Introduction

This set of exercises picks up where we left off with the Auto MPG data in Exercise 1. We now focus on exploratory data analysis.

Part A

A.1 Open a new R script and save it in the directory you created in Part A.1 of Exercise 1. Then, load the Auto MPG data set with the additional variable diesel using the load() function and file path from the end of Exercise 1.

A.2 Using the summary() function, look at descriptive statistics for the Auto MPG data. What do you notice?

Part B

B.1 Plot a relative frequency histogram of the response variable, MPG. Color the boxes grey.
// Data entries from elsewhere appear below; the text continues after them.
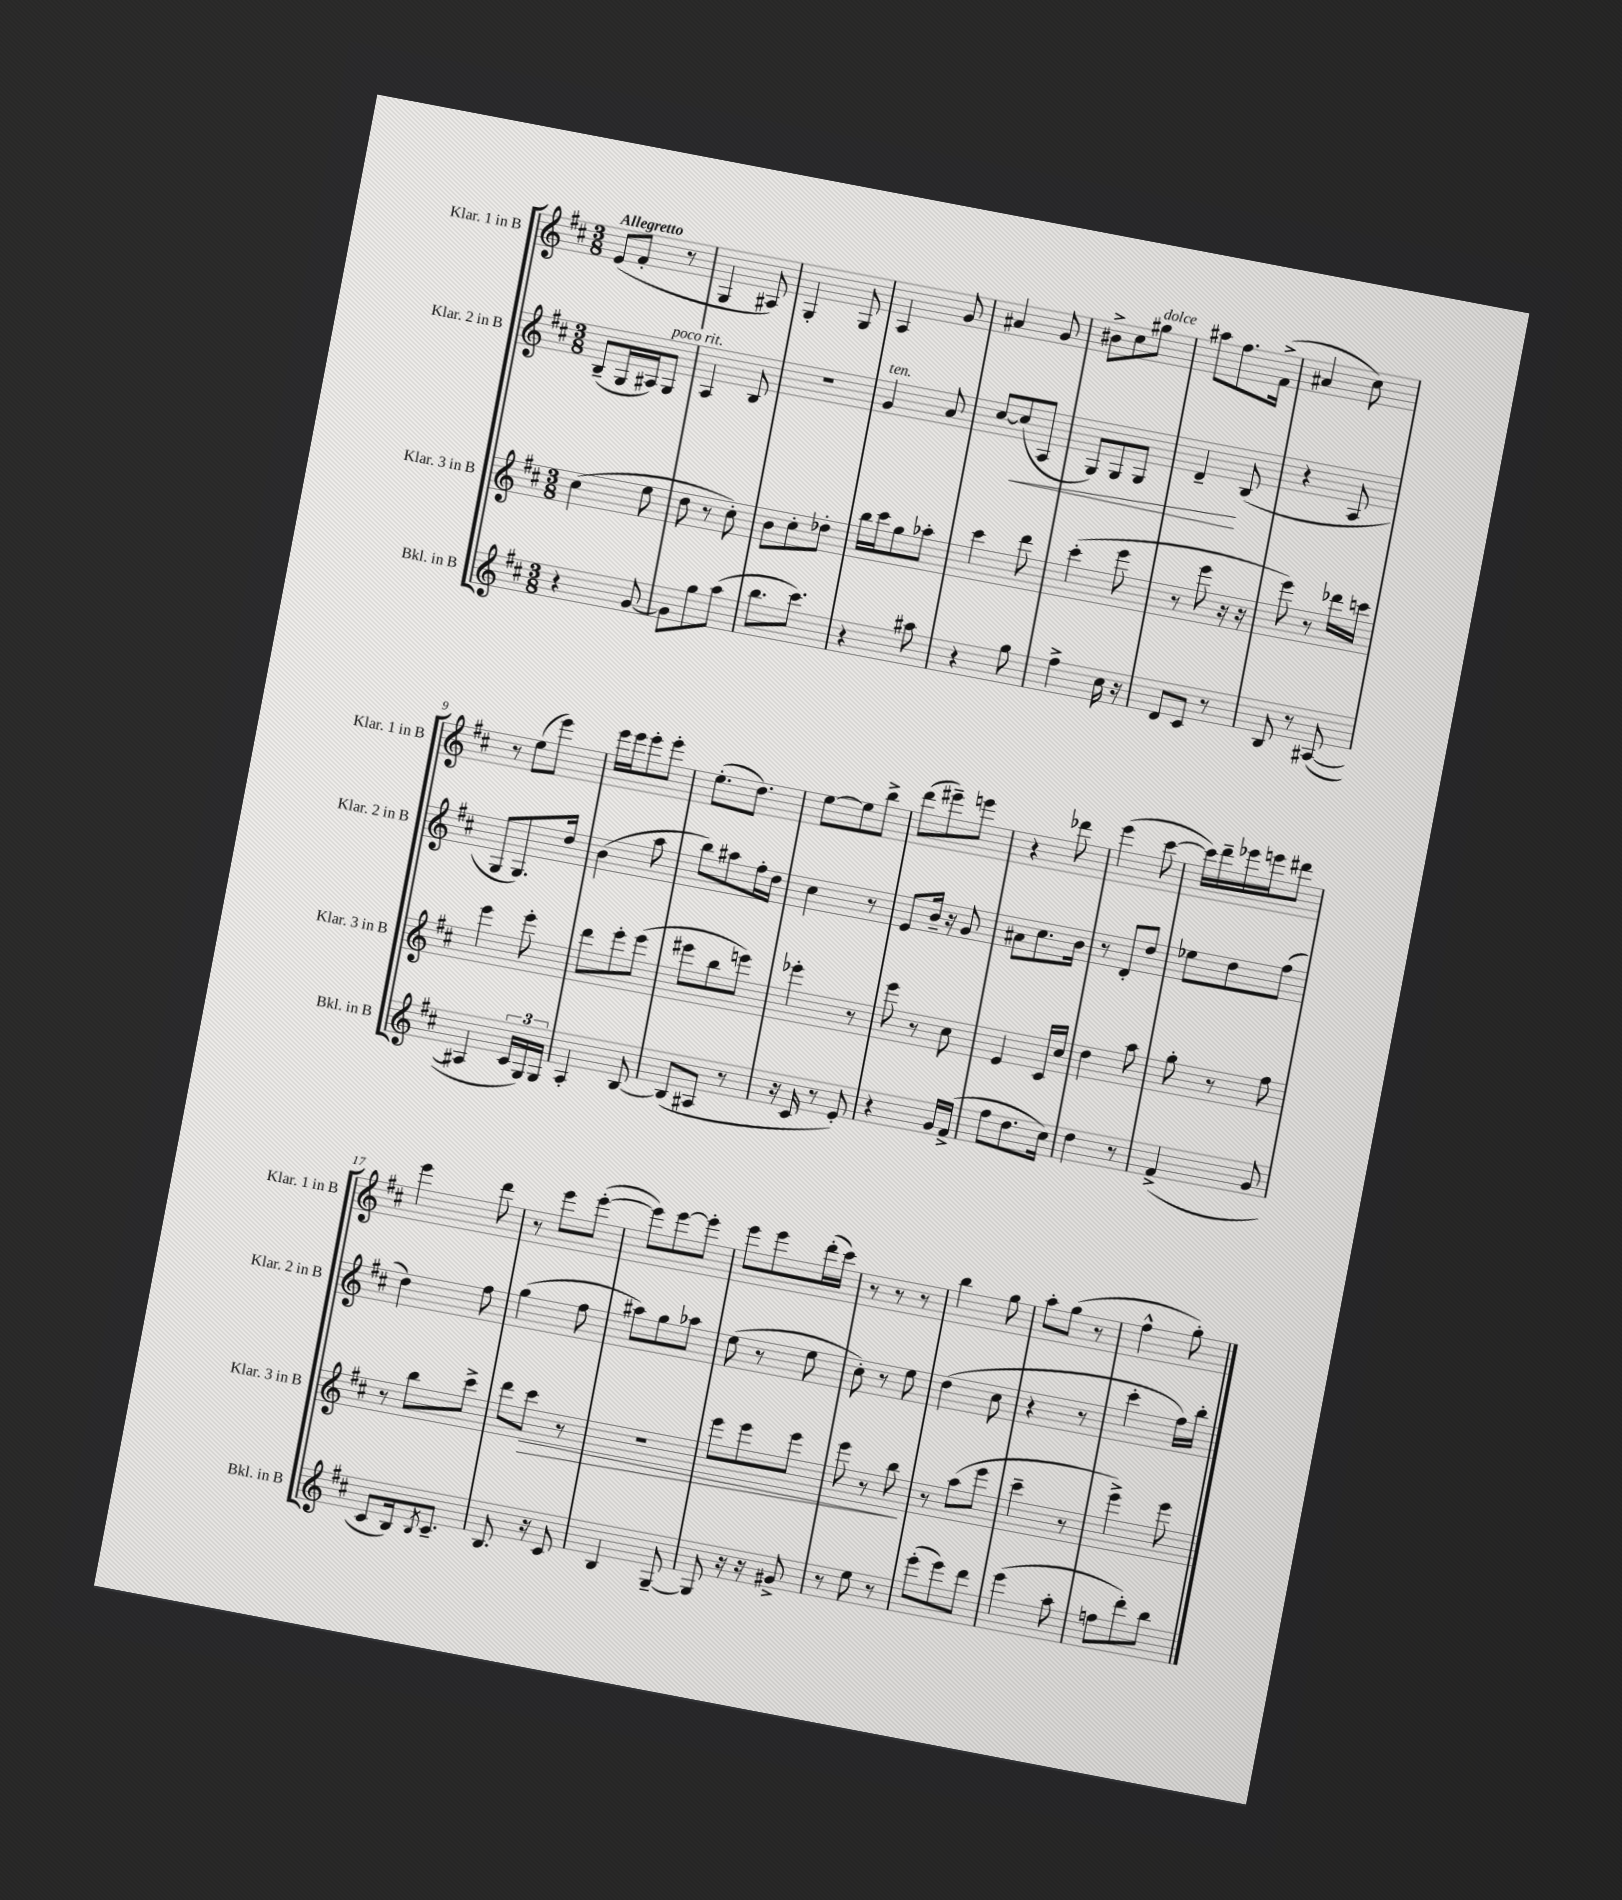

**kern	**kern	**kern	**kern
*staff4	*staff3	*staff2	*staff1
*clefG2	*clefG2	*clefG2	*clefG2
*k[f#c#]	*k[f#c#]	*k[f#c#]	*k[f#c#]
*M3/8	*M3/8	*M3/8	*M3/8
4r	(4cc#\	(8B~/L	(8e/L
.	.	16G/L	8f#'/J
.	.	16A#/J)	.
[8g/	8ee\	8G/J	8r
=	=	=	=
8g\]L	8dd\	4A/	4G/
8gg\	8r	.	.
(8aa\J	8cc#'\)	8B/	8A#/)
=	=	=	=
8.bb\L	8b\L	4.r	4G'/
.	8cc#'\	.	.
8.ccc#\J)	.	.	.
.	8dd-'\J	.	8G/
=	=	=	=
4r	16bb\LL	4g/	4A/
.	16ccc#\J	.	.
.	8gg\	.	.
8aa#\	8aa-'\J	8a/	8g/
=	=	=	=
4r	4ccc#\	[8cc#/L	4a#/
.	.	(8cc#/]	.
8gg\	8ddd\	8A/J	8g/
=	=	=	=
4ff#^\	(4ccc#'\	8G/L)	8b#^\L
.	.	8G/	8cc#\
16cc#\	8eee\	8G/J	8gg#\J
16r	.	.	.
=	=	=	=
8d/L	8r	4d~/	8aa#\L
8c#/J	8eee\	.	8.ff#\
8r	16r	(8B/	.
.	16r	.	(16f#^\Jk
=	=	=	=
8B/	8eee\)	4r	4a#/
8r	8r	.	.
([8A#/	16ddd-\LL	8A/	8cc#\)
.	16ccc\JJ	.	.
=	=	=	=
4A#/]	4eee\	8G/L	8r
.	.	8.G/)	(8ee\L
24c#/LL	8eee'\	.	8eee\J)
24G/)	.	.	.
.	.	16dd/Jk	.
24G/JJ	.	.	.
=	=	=	=
4A'/	8ddd\L	(4b\	16eee\LL
.	.	.	16eee\J
.	8eee'\	.	8eee'\
[8B/	(8eee\J	8aa\	8eee'\J
=	=	=	=
(8B/]L	8eee#\L	8bb\L)	(8.ee'\L
8A#/J	8bb\	8aa#\	.
.	.	.	8.dd\J)
8r	8eee\J)	16ff#'\L	.
.	.	16dd\JJ	.
=	=	=	=
16r	4eee-'\	4cc#\	[8ee\L
16c#/	.	.	.
8r	.	.	8ee\]
8e'/)	8r	8r	8bb^\J
=	=	=	=
4r	8eee\	8e/L	(8ddd\L
.	8r	16b~/Jk	8eee#~\)
.	.	16r	.
16g/LL	8cc#\	8g/	8eee\J
(16f#^/JJ	.	.	.
=	=	=	=
8ff#\L	4e/	8a#\L	4r
8.dd\	.	8.cc#\	.
.	16c#/LL	.	8ddd-\
16cc#\Jk)	16cc#/JJ	16b\Jk	.
=	=	=	=
4dd\	4dd\	8r	(4eee\
.	.	8d'/L	.
8r	8aa\	8dd/J	[8ccc#\
=	=	=	=
(4f#^/	8gg'\	8ee-\L	16ccc#\]LL)
.	.	.	16ddd~\
.	8r	8dd\	16eee-\
.	.	.	16eee\J
8g/	8ff#\	(8ff#\J	8ddd#\J
=	=	=	=
8c#/L	8r	4dd\)	4eee\
16B/k)	8bb\L	.	.
8qB/	.	.	.
8.c#~/J	.	.	.
.	8ccc#^\J	8ff#\	8ddd\
=	=	=	=
8.B/	8ddd\L	(4gg\	8r
.	8ccc#\J	.	8eee\L
16r	.	.	.
8c#/	8r	8ff#\	([8eee'\J
=	=	=	=
4B/	4.r	8aa#\L)	8eee\]L)
.	.	8gg\	[8eee\
[8G~/	.	8aa-\J	8eee'\]J
=	=	=	=
8G/]	8eee\L	(8ee\	8eee\L
16r	8eee\	8r	8eee\
16r	.	.	.
8g#^/	8eee\J	8ee\	(16ddd'\L
.	.	.	16ccc#\JJ)
=	=	=	=
8r	8eee\	8cc#'\)	8r
8ee\	8r	8r	8r
8r	8bb\	8ee\	8r
=	=	=	=
(8eee'\L	8r	(4dd\	4bb\
8eee\)	(8aa\L	.	.
8ddd\J	8eee\J	8cc#\	8gg\
=	=	=	=
(4eee\	4ccc#~\	4r	8aa'\L
.	.	.	(8gg\J
8aa'\	8r	8r	8r
=	=	=	=
8ff\L	4eee^\)	4ccc#'\	4ff#^^\
8ddd'\)	.	.	.
8bb\J	8eee\	16ff#\LL)	8gg'\)
.	.	16bb'\JJ	.
==	==	==	==
*-	*-	*-	*-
Make sure to name the plot and axes.

B.2 Add a density curve to the histogram you plotted in B.1 using the lines() and density() functions. Color it red using the col argument. HINT: You need to change the value of na.rm in the density function to avoid an error. You also need to make sure that the histogram is on the proper scale!

B.3 Add a vertical line to the plot from B.2 at the median of MPG. Make it dashed using the lty arguement, and make it red. HINT: You may need to use na.rm again.

Part C

Create a boxplot of MPG grouped by the number of cylinders. Color the boxes grey. Make sure to name the plot and axes.

Part D

Create a scatterplot matrix of the Auto MPG data. Include the following variables: “mpg”, “cyl”, “disp”, “hp”, “weight”, “acc”, “model.yr”. What relationships do you see? Is there any confounding? Which variables should be included in a regression?